**EXERCISE DESCRIPTION:** Nothing in the records should be altered; retype them all exactly.
═════ RECORD SET
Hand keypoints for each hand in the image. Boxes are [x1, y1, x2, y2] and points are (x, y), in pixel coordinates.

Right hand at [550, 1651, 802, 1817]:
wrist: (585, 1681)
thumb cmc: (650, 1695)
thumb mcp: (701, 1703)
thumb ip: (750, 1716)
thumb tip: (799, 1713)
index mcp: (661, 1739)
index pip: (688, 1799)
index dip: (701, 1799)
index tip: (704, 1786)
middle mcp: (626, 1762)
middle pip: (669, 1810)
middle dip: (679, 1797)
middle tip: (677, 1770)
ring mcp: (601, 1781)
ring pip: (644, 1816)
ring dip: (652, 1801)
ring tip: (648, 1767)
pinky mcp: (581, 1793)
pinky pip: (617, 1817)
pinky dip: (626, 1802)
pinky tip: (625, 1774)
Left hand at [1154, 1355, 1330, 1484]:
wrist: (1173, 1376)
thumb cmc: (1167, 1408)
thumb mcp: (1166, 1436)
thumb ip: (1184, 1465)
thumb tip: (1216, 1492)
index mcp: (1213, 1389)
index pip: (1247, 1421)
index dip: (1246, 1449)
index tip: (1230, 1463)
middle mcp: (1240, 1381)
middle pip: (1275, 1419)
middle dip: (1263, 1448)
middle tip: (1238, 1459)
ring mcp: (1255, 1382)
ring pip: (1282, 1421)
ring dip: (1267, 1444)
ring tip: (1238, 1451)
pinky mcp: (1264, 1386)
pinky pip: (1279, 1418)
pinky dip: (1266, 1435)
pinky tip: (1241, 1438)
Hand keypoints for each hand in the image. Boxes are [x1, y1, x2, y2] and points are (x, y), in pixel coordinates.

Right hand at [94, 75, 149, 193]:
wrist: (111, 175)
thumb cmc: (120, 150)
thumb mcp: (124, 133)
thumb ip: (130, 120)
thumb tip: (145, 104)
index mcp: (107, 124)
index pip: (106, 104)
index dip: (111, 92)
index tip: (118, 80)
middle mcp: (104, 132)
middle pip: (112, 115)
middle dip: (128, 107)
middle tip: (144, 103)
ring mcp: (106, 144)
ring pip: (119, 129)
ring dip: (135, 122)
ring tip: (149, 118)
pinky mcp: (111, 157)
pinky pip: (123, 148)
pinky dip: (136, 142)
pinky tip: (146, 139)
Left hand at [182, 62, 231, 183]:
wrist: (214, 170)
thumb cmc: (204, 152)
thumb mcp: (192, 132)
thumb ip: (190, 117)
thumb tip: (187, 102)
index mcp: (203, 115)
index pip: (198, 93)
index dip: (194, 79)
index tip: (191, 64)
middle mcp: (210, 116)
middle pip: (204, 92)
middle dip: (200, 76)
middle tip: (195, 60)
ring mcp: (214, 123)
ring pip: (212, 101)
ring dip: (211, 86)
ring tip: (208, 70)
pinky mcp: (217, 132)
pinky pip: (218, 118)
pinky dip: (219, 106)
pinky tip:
══════════
**REPLY TO THE TASK:**
Hand keypoints for each hand in the image. Boxes are [x1, y1, x2, y2] and points are (x, y), in pixel coordinates.

Right hand at [550, 1651, 802, 1817]:
wrist: (585, 1681)
thumb cmc: (650, 1695)
thumb mcp: (701, 1703)
thumb ip: (750, 1716)
thumb tip: (799, 1713)
index mcp: (661, 1739)
index pip: (688, 1799)
index dip: (701, 1799)
index tip: (704, 1786)
middle mcp: (626, 1762)
middle pip: (669, 1810)
middle dip: (679, 1797)
middle tip: (677, 1770)
ring mcp: (601, 1781)
ring pip: (644, 1816)
ring dip: (652, 1801)
ring tip: (648, 1767)
pinky mcp: (581, 1793)
pinky pip: (617, 1817)
pinky dip: (626, 1802)
pinky tip: (625, 1774)
Left hand at [1154, 1355, 1330, 1484]:
wrist: (1173, 1376)
thumb cmc: (1167, 1408)
thumb mcp: (1166, 1436)
thumb ip: (1184, 1465)
thumb tip: (1216, 1492)
index mcp: (1213, 1389)
index pip: (1247, 1421)
index dip: (1246, 1449)
index tip: (1230, 1463)
middle mcp: (1240, 1381)
middle pip: (1275, 1419)
middle dip: (1263, 1448)
middle tip: (1238, 1459)
ring mcp: (1255, 1382)
ring pip: (1282, 1421)
ring dip: (1267, 1444)
ring tip: (1238, 1451)
pinky mcp: (1264, 1386)
pinky pip: (1279, 1418)
pinky dip: (1266, 1435)
pinky tip: (1241, 1438)
Hand keypoints for each hand in the image. Boxes are [x1, y1, x2, y2] and points are (x, y), in pixel coordinates.

Right hand at [94, 75, 149, 193]:
wrist: (111, 175)
thumb cmc: (120, 150)
thumb mcp: (124, 133)
thumb ip: (130, 120)
thumb tip: (145, 104)
index mcp: (107, 124)
index pip: (106, 104)
index dip: (111, 92)
index tip: (118, 80)
middle mcp: (104, 132)
middle pip: (112, 115)
middle dip: (128, 107)
middle tip: (144, 103)
ring mcp: (106, 144)
ring pip: (119, 129)
ring dip: (135, 122)
ring tip: (149, 118)
pinky mcp: (111, 157)
pinky pip: (123, 148)
pinky dip: (136, 142)
pinky tip: (146, 139)
Left hand at [182, 62, 231, 183]:
wrist: (214, 170)
thumb cmc: (204, 152)
thumb mcp: (192, 132)
thumb ip: (190, 117)
thumb tip: (187, 102)
index mcp: (203, 115)
index pip: (198, 93)
index dip: (194, 79)
index tip: (191, 64)
middle mcp: (210, 116)
middle pip: (204, 92)
middle dip: (200, 76)
middle tip: (195, 60)
ring mcp: (214, 123)
ring pip: (212, 101)
ring dip: (211, 86)
ring tip: (208, 70)
pinky mcp: (217, 132)
pinky pip: (218, 118)
pinky dip: (219, 106)
pinky tip:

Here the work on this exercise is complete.